Na Liberdade, um bairro da cidade de São Paulo mais conhecido por abrigar descendentes de japoneses, coreanos e chineses, um templo destoa da paisagem. Trata-se da Catedral Ortodoxa de São Nicolau, o santo que deu origem ao Papai Noel. A construção remonta ao fim da década de 1930 e é uma obra de foragidos soviéticos que buscaram o Brasil para fugir do comunismo.
O pároco local, Constantino Bussyguin, é um dos filhos desses imigrantes.
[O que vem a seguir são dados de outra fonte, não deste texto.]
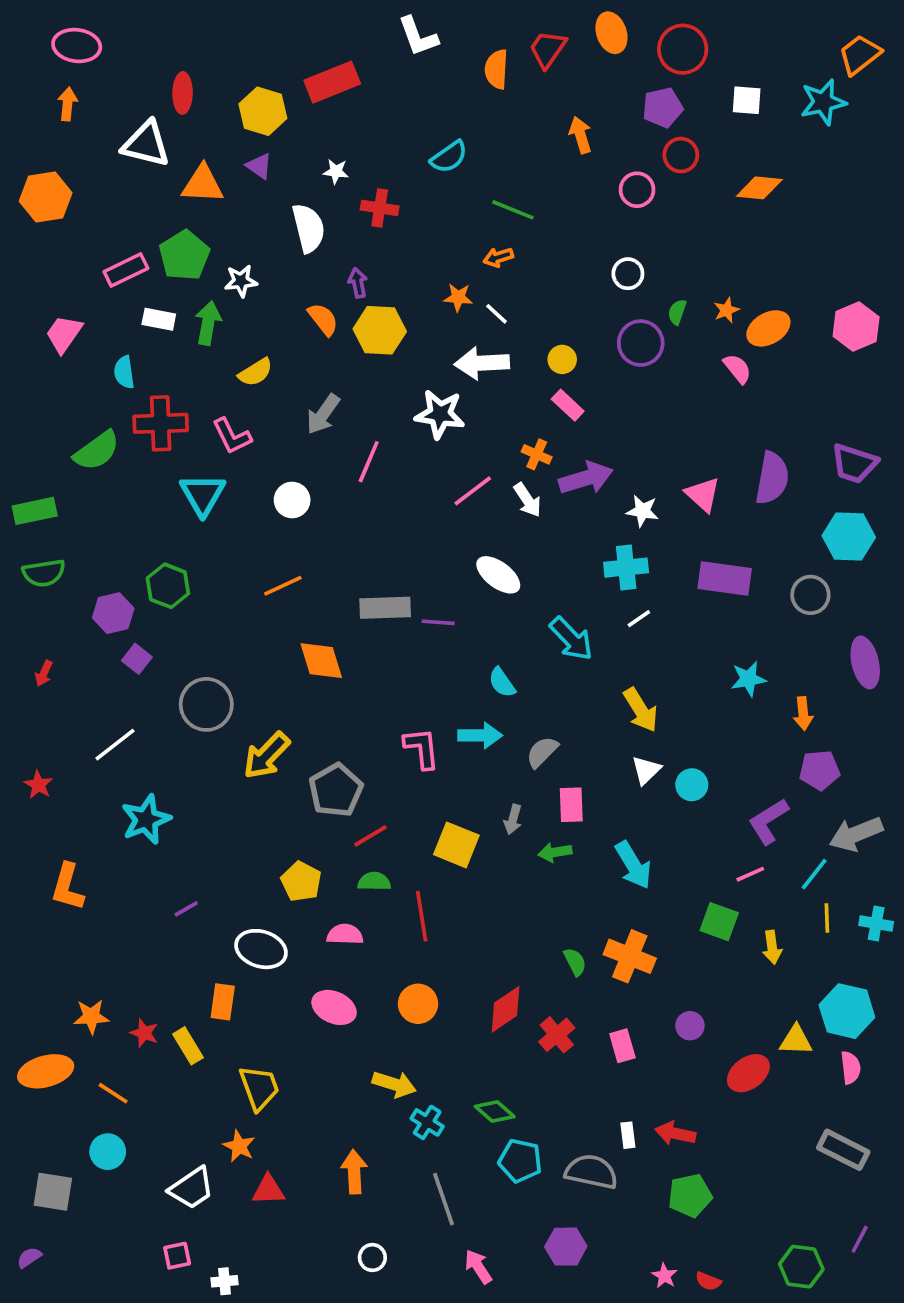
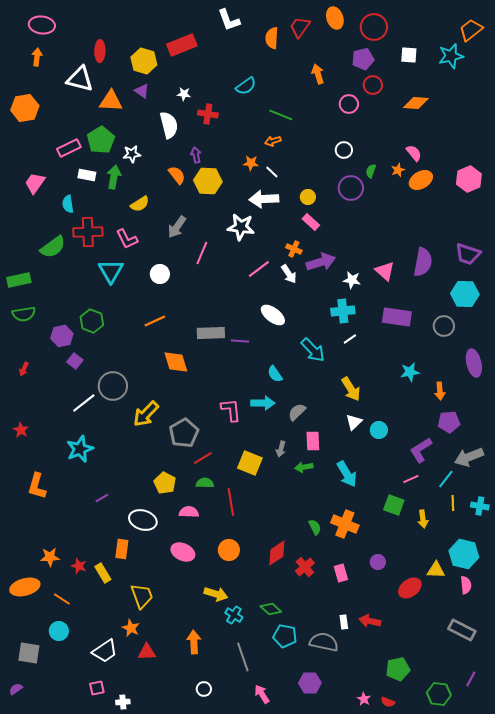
pink semicircle: (737, 369) -> (414, 153), moved
white line: (115, 745) -> (84, 403), moved
green pentagon: (690, 1195) -> (398, 669), moved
Os avós maternos do padre pertencem à primeira geração de fiéis que construíram a catedral paulistana.
A saída da Rússia, quando o país estava sob o regime comunista, ocorreu para fugir da perseguição religiosa. A catedral paulistana até hoje não está em comunhão com a Igreja Ortodoxa Russa.
“Somos a Igreja Ortodoxa Russa na Diáspora”, explica Bussyguin. “Fomos formados em 1920 com a bênção do patriarca Tikhon para manter a fé ortodoxa para aqueles que estavam deixando a pátria por causa da revolução comunista.”
Sobrevivência da fé
O sacerdote define o comunismo como algo pior do que ateu. “É um regime que combate a fé”, diz. “Ele é anti qualquer fé.”
A luta para se manter na fé separou muito mais que os templos. Os familiares que não conseguiram sair do país não puderam se manter em contato.
“A última carta da mãe do meu avô é de 1930”, conta o padre. “Ela dizia: ‘Estamos mudando de endereço. Quando nos estabelecermos em um novo lugar, avisaremos’. Era um sinal de que seria melhor interromper o contato, pois continuar seria perigoso. Ter parentes no exterior era praticamente um crime para um cidadão soviético. Redescobri os parentes dessa parte da família apenas em 2011.”
‘Vaticano da Diáspora’?
Felipe Andrade, é leitor na Paróquia de São Nicolau. O cargo é similar ao dos ministros da Igreja Católica Apostólica Romana. Os dois ritos têm semelhanças, a Igreja Ortodoxa Russa surgiu de um cisma em Roma por volta do ano 1.000. Contudo, há também muitas diferenças.
Uma delas: não existe um ponto central, como é o Vaticano para os católicos. Mas há uma sede, que atualmente fica em Odessa, na Ucrânia. É a Catedral de São Miguel Arcanjo.
“Não há uma figura considerada infalível, como um papa”, explica Andrade. “Em seu lugar, existe o primaz, que mesmo sendo o sacerdote com o maior poder, é visto como um homem que pode falhar.”
Outra diferença que se destaca: os padres ortodoxos podem se casar, ter família e filhos. Andrade, por exemplo, é noivo de Alexandra, uma das filhas do padre Bussyguin.
Marcas do passado
No passado, a referência era a Catedral Nossa Senhora de Kursk, em Nova York. Por volta de 2008, houve a mudança, quando uma parte dos religiosos da diáspora resolveu retornar à comunhão com a Rússia. Até hoje, a política no país de origem da família de Bussyguin não inspira confiança no sacerdote. “Será que as coisas mudaram mesmo?”, questiona o padre.
O santo que deu origem ao Papai Noel
Um quadro dentro da catedral paulistana expõe a imagem do santo a quem ela é dedicada: São Nicolau. Não é um senhor gordo, com barbas brancas e aquela roupa vermelha com detalhes brancos, como na imagem que ficou famosa com as propagandas de refrigerantes, apesar de essa representação conter signos que remetem ao padroeiro do templo.
São Nicolau era um bispo da Igreja Católica — e a cor vermelha está associada a esse cargo na hierarquia religiosa. Ele viveu na Turquia, no século 3, ou seja, antes do cisma que deu origem à Igreja Russa. Assim, é um santo reconhecido tanto pelos católicos quanto pelos ortodoxos.
Segundo a tradição religiosa, Nicolau dedicou seus bens — e a própria vida — a ajudar os pobres. Entre as histórias acerca do santo, conta-se que, ao saber da situação de três irmãs cujo pai não tinha dinheiro para bancar o dote que lhes garantiria bons casamentos, Nicolau começou a jogar pepitas de ouro pela chaminé da casa das moças. Tudo foi feito no calar da noite, para que ninguém visse a obra de caridade. O presente foi suficiente para que juntassem a quantia necessária para casar.